Dimension E - Enacted Culture
Recognising patterns
What gets someone promoted here - and is that the same thing the values statement would predict? Observation prompts for seeing what your culture actually enacts.
What gets someone promoted here - and is that the same thing the values statement would predict?
Culture shows itself in the gap between what's stated and what's experienced. These prompts help you see what your culture actually enacts - not what it claims to value.
Listen for
- When someone makes a mistake, is the story people tell about it a story of learning - or a story of consequences?
- Is there a conversation that happens after the meeting - in the corridor, on the walk back to desks - that tells a different story from the one in the room?
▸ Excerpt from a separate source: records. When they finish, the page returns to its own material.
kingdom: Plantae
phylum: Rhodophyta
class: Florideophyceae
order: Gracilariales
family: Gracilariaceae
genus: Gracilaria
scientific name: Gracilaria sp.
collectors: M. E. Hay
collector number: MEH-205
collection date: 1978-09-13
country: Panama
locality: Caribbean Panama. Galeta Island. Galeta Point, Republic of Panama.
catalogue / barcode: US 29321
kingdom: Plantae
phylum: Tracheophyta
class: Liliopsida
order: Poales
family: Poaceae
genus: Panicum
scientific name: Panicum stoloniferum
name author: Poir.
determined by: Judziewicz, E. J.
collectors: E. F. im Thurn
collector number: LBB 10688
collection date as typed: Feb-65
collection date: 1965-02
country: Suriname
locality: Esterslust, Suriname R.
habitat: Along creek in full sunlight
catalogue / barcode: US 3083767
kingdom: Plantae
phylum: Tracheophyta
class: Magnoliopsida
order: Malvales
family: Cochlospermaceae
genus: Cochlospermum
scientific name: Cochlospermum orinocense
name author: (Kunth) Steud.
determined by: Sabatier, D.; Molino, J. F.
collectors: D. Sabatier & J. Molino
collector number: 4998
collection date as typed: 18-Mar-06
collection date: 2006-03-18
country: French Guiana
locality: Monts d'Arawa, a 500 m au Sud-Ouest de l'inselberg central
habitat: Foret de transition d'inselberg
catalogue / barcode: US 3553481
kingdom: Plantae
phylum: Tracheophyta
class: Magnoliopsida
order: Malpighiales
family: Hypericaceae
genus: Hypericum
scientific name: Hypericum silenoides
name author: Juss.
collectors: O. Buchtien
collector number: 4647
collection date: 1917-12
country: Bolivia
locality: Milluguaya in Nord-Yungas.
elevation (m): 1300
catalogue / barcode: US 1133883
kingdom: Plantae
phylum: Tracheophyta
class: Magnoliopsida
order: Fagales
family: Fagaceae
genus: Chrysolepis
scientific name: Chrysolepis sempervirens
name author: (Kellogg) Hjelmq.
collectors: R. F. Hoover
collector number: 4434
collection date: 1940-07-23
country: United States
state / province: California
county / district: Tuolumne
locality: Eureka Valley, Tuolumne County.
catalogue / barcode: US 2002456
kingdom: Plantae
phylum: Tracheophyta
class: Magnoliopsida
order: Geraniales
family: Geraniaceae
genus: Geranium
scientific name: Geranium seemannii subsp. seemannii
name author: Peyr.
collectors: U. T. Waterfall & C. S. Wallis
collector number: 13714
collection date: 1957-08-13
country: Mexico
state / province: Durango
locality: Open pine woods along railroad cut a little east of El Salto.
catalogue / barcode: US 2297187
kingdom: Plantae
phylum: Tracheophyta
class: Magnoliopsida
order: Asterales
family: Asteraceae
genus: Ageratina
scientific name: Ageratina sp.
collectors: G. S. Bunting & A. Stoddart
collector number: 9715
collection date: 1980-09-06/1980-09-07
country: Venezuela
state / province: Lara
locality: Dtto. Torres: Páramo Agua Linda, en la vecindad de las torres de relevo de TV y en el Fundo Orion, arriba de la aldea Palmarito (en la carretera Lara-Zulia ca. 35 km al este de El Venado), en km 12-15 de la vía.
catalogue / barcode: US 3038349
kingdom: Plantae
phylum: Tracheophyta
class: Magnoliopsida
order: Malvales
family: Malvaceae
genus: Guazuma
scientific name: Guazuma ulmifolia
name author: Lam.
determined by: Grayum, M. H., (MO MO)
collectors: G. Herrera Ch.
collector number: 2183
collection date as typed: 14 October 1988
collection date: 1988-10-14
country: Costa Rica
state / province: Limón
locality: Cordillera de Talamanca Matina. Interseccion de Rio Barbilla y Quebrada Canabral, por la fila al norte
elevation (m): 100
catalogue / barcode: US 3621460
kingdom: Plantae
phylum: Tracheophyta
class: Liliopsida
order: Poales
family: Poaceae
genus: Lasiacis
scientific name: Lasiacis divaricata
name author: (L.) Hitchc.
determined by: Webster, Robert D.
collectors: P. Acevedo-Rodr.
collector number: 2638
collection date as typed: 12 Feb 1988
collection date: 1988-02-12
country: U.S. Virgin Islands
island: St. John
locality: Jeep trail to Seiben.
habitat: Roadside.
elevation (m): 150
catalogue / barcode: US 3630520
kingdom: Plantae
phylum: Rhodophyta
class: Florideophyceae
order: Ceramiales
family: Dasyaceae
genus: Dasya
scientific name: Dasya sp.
- When people describe the culture, do they use the words from the values statement - or completely different words?
- Do people talk about trust as something they feel - or something they've learned not to rely on?
Watch for
- When values and expediency conflict on a routine Tuesday - not the high-profile moment when everyone's watching - which wins?
- Look at who gets promoted. Do their behaviours match the stated values - or do they match a different, unwritten set of rules about what actually gets rewarded here?
- When someone raises a difficult truth, what happens to them? Not on paper. In practice. Are they thanked - or quietly sidelined?
- Do people take genuine risks - proposing new ideas, challenging decisions, admitting they don't know? Or does everyone play it safe?
Measure
- What's the gap between stated values and experienced reality - and does that gap widen as you move further from leadership?
- How does psychological safety vary across teams and locations? The variation often matters more than the average - it tells you culture is locally held, not organisationally consistent.
- What do exit interviews reveal about why people actually leave - and how different is that from the official narrative about retention?
Notice
- When the organisation is under real pressure, does the culture hold - or does it revert to something more survivalist? Tighter control, less trust, shorter horizons. Pressure reveals the real culture.
- Are there pockets where the culture feels genuinely different - healthier, more open, more alive? What conditions are different there? Those pockets are proof of what's possible.
- How big is the gap between front-stage culture - the one visitors and new hires see - and backstage culture, the one people live with daily? The size of that gap is a measure of cultural honesty.
The values on the wall are a hypothesis. What people do when things are hard is the data. Culture is the only dimension that can't be faked - it always tells the truth.